I wish they clarified whether this claim that humans have a 5.1% error rate is in "listen to this sentence once and transcribe it" or "study this recording however you like and transcribe it."
edit: They talk about this in the arxiv paper:
>The transcription protocol that
was agreed upon was to have three independent transcribers
provide transcripts which were quality checked by a fourth senior transcriber. All four transcribers are native US English speakers and were selected based on the quality of their work on past transcription projects.
>...The transcription time was estimated at 12-14 times realtime (xRT) for the first pass for Transcribers 1-3 and an additional 1.7-2xRT for the second quality checking pass (by Transcriber 4). Both passes involved listening to the audio multiple times: around 3-4 times for the first pass and 1-2 times for the second.
I spent a hack weekend recently using this API as part of a project to help with collaborating on usability testing reviews.
Upload a video, it strips out the audio, pushes to Watson for transcription, converts the result to a caption/subtitle track, and then allows people to comment on the discussion (like Google Docs).
I plan to polish it up a little and open source it soon.
Additionally, if you're using WebVVT format subtitles, I'd be interested in merging that code into the appropriate SDK. They're all on GitHub if you'd like to send us a PR: https://github.com/watson-developer-cloud/ (I'm on the team that is responsible for these.)
It would be great to see one of these frameworks offered as an offline solution. Right now the only options are WSR/Sphinx4, which have significant accuracy issues, and Nuance's products, which are extremely unfriendly to developers.

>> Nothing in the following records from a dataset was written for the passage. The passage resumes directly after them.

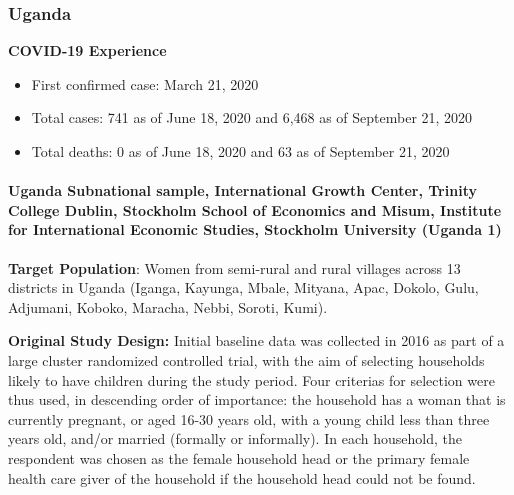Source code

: \documentclass[
  12pt,
]{article}
\begin{document}
\hypertarget{uganda}{%
\subsubsection*{Uganda}\label{uganda}}

\textbf{COVID-19 Experience}

\begin{itemize}
        \item First confirmed case: March 21, 2020
        \item Total cases:  741 as of June 18, 2020 and 6,468 as of September 21, 2020         \item Total deaths:  0 as of June 18, 2020 and 63 as of September 21, 2020 
\end{itemize}

\hypertarget{uganda-subnational-sample-international-growth-center-trinity-college-dublin-stockholm-school-of-economics-and-misum-institute-for-international-economic-studies-stockholm-university-uganda-1}{%
\paragraph*{Uganda Subnational sample, International Growth Center, Trinity College Dublin, Stockholm School of Economics and Misum, Institute for International Economic Studies, Stockholm University (Uganda 1)}\label{uganda-subnational-sample-international-growth-center-trinity-college-dublin-stockholm-school-of-economics-and-misum-institute-for-international-economic-studies-stockholm-university-uganda-1}}

\textbf{Target Population}: Women from semi-rural and rural villages across 13 districts in Uganda (Iganga, Kayunga, Mbale, Mityana, Apac, Dokolo, Gulu, Adjumani, Koboko, Maracha, Nebbi, Soroti, Kumi).

\textbf{Original Study Design:} Initial baseline data was collected in 2016 as part of a large cluster randomized controlled trial, with the aim of selecting households likely to have children during the study period. Four criterias for selection were thus used, in descending order of importance: the household has a woman that is currently pregnant, or aged 16-30 years old, with a young child less than three years old, and/or married (formally or informally). In each household, the respondent was chosen as the female household head or the primary female health care giver of the household if the household head could not be found.
\end{document}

It's great to see the improvements in this area. The voice recognition (if not the natural language processing) in systems like Amazon's Echo are pretty decent at this point for basic commands.
That said, I've tried the computer speech to text systems for transcribing interviews. And even with just one person talking they're nowhere good enough for me to use. Even budget human transcription (e.g. CastingWords) is just so much better that it's nowhere worth my time to use a machine-based system.
Also, these are cost prohibitive to use in apps widely or without limitations. Currently, Google Speech to Text is relatively cheaper at $1 for 166 messages. Source: https://cloud.google.com/speech/pricing
Cost prohibitive? IBM seems to be ~16 hours free then 2 cents/minute. Google is 1 hour free then 2.4 cents/minute.
I can't see anything that says how IBMs minutes are done though, whether every message is rounded to 1 minute or not. Edit - based on a comment from someone at IBM in this thread, they're not rounded up to a minute, rather only at the end of the month is the total time rounded. I can't see how they'd be more expensive than google.
Interesting. I worked for a company that did retail speech recognition in the late 90s, I should look up how much that cost in comparison to see how the economics are shaking out.
Ahh interesting. I like the subscription model from the perspective of the business. Seems like it would prohibit signing up for the low-volume user though, right?
Code is at https://github.com/watson-developer-cloud/speech-javascript-...
Simple demos at http://watson-speech.mybluemix.net/
More complex demo at https://speech-to-text-demo.mybluemix.net/
I'm goin to be out some this evening but feel free to ask me questions and I'll answer them as available.